Print exactly the lines starting at the one that contains "root of tail: (520, 113)" and ending at the last line of the listing below.

_Material for this task_
════════
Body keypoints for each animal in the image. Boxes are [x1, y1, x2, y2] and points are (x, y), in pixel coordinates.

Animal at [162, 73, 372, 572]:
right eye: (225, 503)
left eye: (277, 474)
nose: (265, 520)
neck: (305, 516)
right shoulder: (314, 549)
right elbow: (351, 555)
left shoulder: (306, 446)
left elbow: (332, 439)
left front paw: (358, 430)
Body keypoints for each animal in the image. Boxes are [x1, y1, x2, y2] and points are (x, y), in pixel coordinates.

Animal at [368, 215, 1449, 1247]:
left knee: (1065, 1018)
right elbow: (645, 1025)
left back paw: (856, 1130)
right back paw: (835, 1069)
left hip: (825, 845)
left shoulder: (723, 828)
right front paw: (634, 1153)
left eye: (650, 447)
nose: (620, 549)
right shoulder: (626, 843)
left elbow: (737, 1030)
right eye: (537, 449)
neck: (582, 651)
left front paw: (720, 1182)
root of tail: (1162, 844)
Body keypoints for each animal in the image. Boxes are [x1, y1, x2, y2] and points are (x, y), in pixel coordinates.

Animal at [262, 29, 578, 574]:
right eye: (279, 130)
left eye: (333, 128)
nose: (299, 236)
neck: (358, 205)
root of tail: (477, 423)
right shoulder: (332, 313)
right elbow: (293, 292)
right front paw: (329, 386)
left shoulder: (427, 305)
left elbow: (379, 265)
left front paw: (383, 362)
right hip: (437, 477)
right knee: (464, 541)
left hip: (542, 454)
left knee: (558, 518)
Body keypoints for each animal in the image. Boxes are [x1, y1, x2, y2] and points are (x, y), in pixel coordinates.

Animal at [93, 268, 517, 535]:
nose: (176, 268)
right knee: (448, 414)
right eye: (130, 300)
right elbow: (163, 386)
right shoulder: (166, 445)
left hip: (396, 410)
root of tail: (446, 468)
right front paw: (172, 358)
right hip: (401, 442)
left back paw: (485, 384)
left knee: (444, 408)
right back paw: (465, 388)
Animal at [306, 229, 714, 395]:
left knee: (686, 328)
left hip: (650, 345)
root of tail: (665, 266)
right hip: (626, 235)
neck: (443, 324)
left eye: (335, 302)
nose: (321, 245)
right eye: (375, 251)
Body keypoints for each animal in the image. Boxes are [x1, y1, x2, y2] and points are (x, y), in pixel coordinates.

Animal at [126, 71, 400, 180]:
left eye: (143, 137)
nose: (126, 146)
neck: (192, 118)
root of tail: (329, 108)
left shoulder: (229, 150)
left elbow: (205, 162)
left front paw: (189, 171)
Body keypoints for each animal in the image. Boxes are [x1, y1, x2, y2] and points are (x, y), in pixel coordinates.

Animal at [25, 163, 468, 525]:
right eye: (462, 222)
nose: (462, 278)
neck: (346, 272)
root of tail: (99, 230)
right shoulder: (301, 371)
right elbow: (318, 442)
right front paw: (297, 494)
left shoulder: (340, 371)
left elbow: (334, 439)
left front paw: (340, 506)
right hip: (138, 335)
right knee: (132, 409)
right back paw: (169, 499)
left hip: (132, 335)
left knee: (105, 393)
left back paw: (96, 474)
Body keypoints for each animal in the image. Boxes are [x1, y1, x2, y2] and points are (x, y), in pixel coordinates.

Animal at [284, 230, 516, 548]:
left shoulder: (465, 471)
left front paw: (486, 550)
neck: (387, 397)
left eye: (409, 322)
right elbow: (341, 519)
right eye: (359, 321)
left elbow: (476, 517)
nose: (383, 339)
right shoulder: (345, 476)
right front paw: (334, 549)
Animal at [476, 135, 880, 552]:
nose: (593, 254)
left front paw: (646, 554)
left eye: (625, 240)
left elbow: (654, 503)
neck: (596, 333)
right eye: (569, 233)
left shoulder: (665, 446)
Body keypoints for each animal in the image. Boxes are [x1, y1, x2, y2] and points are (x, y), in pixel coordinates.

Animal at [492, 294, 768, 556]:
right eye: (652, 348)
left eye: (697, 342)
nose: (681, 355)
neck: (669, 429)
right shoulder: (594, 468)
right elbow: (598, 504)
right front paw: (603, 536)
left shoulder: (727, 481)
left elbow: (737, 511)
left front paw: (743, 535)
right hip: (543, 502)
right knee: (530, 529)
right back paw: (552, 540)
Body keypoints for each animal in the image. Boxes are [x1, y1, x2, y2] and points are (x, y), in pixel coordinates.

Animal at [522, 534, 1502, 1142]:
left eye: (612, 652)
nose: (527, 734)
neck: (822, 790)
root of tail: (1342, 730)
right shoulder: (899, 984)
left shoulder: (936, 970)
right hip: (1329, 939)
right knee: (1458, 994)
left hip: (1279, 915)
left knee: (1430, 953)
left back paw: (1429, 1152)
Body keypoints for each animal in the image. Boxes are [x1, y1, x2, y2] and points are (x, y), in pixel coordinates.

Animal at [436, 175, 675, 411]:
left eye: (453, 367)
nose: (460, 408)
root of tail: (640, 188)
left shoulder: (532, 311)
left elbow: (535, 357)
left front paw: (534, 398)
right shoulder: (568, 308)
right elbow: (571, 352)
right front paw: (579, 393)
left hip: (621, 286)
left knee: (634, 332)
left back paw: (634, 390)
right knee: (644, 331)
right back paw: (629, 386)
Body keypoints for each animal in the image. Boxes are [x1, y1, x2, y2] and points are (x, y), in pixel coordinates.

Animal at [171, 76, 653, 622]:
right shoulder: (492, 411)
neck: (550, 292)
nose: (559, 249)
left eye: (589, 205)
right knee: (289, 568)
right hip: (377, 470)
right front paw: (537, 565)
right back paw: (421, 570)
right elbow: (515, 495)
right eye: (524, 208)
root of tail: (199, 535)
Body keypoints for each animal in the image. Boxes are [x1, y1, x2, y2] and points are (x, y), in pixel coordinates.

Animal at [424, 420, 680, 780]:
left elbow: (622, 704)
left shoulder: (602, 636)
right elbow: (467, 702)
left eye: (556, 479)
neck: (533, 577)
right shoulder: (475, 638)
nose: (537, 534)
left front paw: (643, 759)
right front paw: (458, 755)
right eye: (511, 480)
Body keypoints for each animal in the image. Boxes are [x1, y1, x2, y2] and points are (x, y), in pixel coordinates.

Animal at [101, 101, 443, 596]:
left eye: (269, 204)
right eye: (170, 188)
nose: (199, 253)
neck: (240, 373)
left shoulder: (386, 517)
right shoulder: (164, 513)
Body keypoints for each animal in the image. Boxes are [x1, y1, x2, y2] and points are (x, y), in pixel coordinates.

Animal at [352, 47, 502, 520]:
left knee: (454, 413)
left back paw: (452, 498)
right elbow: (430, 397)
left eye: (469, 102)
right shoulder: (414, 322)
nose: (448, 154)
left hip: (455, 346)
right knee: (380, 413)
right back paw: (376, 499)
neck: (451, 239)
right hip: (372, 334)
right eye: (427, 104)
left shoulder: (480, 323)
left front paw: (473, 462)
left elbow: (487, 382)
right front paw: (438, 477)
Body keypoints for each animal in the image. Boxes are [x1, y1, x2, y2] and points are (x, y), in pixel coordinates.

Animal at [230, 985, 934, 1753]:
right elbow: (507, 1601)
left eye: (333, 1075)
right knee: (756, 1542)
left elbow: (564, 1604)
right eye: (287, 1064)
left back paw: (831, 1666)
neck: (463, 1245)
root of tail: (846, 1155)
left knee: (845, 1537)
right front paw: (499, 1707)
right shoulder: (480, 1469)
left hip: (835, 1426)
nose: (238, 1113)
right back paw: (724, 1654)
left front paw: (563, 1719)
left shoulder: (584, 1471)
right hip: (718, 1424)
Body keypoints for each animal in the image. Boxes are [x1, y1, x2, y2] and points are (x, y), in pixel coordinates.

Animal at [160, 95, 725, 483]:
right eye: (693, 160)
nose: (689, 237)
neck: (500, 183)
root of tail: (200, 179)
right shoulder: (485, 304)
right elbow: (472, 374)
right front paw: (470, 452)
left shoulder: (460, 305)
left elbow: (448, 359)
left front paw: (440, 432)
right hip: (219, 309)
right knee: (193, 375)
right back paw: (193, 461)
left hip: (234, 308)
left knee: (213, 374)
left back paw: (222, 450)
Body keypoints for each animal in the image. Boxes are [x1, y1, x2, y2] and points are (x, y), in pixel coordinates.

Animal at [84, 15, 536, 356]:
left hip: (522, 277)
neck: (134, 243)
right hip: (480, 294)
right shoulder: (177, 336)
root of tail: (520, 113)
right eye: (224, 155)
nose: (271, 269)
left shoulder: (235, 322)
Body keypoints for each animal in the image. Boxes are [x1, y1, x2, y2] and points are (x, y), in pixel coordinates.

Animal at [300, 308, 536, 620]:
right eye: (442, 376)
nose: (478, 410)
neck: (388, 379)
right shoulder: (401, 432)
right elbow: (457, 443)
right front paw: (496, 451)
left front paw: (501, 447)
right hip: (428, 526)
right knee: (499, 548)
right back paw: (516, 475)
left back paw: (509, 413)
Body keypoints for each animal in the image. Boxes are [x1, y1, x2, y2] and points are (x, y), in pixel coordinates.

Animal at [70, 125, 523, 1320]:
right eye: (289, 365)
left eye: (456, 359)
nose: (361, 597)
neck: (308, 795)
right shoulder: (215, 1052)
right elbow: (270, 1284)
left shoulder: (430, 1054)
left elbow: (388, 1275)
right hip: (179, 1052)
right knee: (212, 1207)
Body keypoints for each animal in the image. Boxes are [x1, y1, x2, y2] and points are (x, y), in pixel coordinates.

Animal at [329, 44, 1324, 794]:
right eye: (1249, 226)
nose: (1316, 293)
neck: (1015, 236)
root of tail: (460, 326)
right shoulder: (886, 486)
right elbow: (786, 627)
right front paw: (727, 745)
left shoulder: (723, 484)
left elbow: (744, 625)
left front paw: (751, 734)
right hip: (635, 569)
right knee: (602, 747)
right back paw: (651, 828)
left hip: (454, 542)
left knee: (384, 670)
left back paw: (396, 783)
════════
_Task output_
root of tail: (520, 113)
right eye: (224, 155)
nose: (271, 269)
left shoulder: (235, 322)
Body keypoints for each animal in the image. Boxes are [x1, y1, x2, y2] and points are (x, y), in pixel coordinates.

Animal at [300, 308, 536, 620]:
right eye: (442, 376)
nose: (478, 410)
neck: (388, 379)
right shoulder: (401, 432)
right elbow: (457, 443)
right front paw: (496, 451)
left front paw: (501, 447)
right hip: (428, 526)
right knee: (499, 548)
right back paw: (516, 475)
left back paw: (509, 413)
Body keypoints for each animal in the image. Boxes are [x1, y1, x2, y2] and points are (x, y), in pixel coordinates.

Animal at [70, 125, 523, 1320]:
right eye: (289, 365)
left eye: (456, 359)
nose: (361, 597)
neck: (308, 795)
right shoulder: (215, 1052)
right elbow: (270, 1284)
left shoulder: (430, 1054)
left elbow: (388, 1275)
right hip: (179, 1052)
right knee: (212, 1207)
Body keypoints for each animal in the image. Boxes are [x1, y1, x2, y2] and points are (x, y), in pixel coordinates.

Animal at [329, 44, 1324, 794]:
right eye: (1249, 226)
nose: (1316, 293)
neck: (1015, 236)
root of tail: (460, 326)
right shoulder: (886, 486)
right elbow: (786, 627)
right front paw: (727, 745)
left shoulder: (723, 484)
left elbow: (744, 625)
left front paw: (751, 734)
right hip: (635, 569)
right knee: (602, 747)
right back paw: (651, 828)
left hip: (454, 542)
left knee: (384, 670)
left back paw: (396, 783)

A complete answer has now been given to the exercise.